What you are asked to do:
Go to the line in the entries below that holds "right shoulder: (1101, 859)" and repeat exactly from there through the line that holds "left back paw: (1252, 1036)", inclusive.

Data provided:

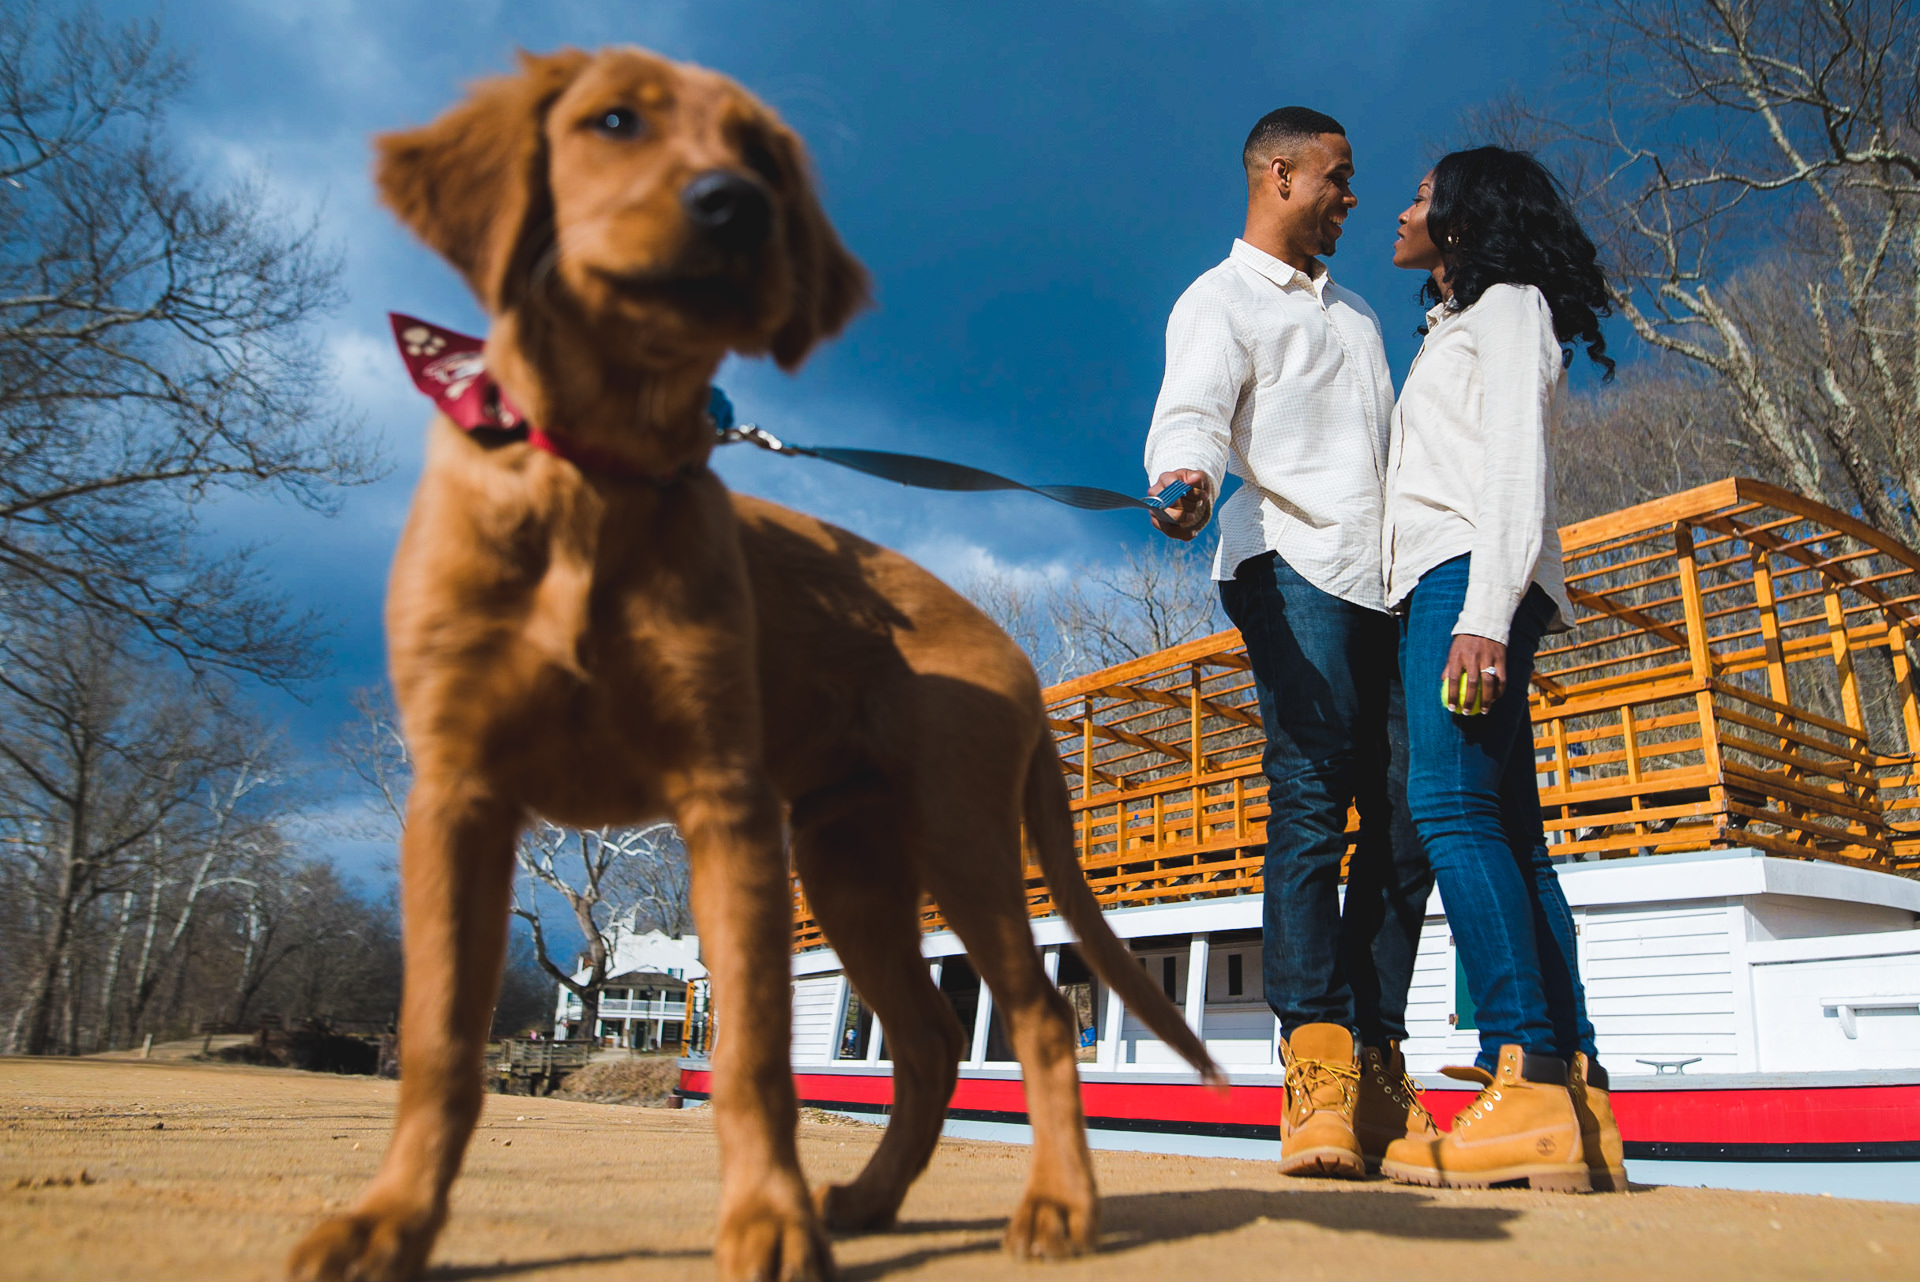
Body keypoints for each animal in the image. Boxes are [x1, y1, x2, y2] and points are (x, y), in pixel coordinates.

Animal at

==

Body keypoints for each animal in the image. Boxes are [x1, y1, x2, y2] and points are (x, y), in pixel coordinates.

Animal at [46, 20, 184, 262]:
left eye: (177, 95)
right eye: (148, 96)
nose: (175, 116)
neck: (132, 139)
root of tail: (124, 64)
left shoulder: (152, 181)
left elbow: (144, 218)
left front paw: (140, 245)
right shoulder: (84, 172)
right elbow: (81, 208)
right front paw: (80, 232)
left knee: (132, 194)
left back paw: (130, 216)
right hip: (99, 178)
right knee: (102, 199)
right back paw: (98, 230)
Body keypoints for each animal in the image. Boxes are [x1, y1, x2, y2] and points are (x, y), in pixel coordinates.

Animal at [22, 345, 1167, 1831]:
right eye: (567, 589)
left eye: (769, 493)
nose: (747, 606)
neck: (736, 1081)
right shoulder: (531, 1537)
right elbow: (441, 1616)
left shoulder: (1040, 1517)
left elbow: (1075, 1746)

---

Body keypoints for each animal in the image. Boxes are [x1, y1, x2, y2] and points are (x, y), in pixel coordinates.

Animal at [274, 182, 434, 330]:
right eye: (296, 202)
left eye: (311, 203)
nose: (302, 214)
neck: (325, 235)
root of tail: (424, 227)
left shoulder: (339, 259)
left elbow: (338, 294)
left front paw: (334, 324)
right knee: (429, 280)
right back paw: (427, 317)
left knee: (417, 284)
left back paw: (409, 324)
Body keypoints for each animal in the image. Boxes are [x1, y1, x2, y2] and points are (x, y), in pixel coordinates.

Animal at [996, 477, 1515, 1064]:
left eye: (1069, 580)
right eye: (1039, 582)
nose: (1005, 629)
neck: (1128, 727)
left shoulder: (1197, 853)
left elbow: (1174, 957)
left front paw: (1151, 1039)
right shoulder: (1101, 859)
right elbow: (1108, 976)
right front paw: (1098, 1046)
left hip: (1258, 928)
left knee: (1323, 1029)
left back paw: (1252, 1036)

Answer section:
right shoulder: (1101, 859)
right elbow: (1108, 976)
right front paw: (1098, 1046)
left hip: (1258, 928)
left knee: (1323, 1029)
left back paw: (1252, 1036)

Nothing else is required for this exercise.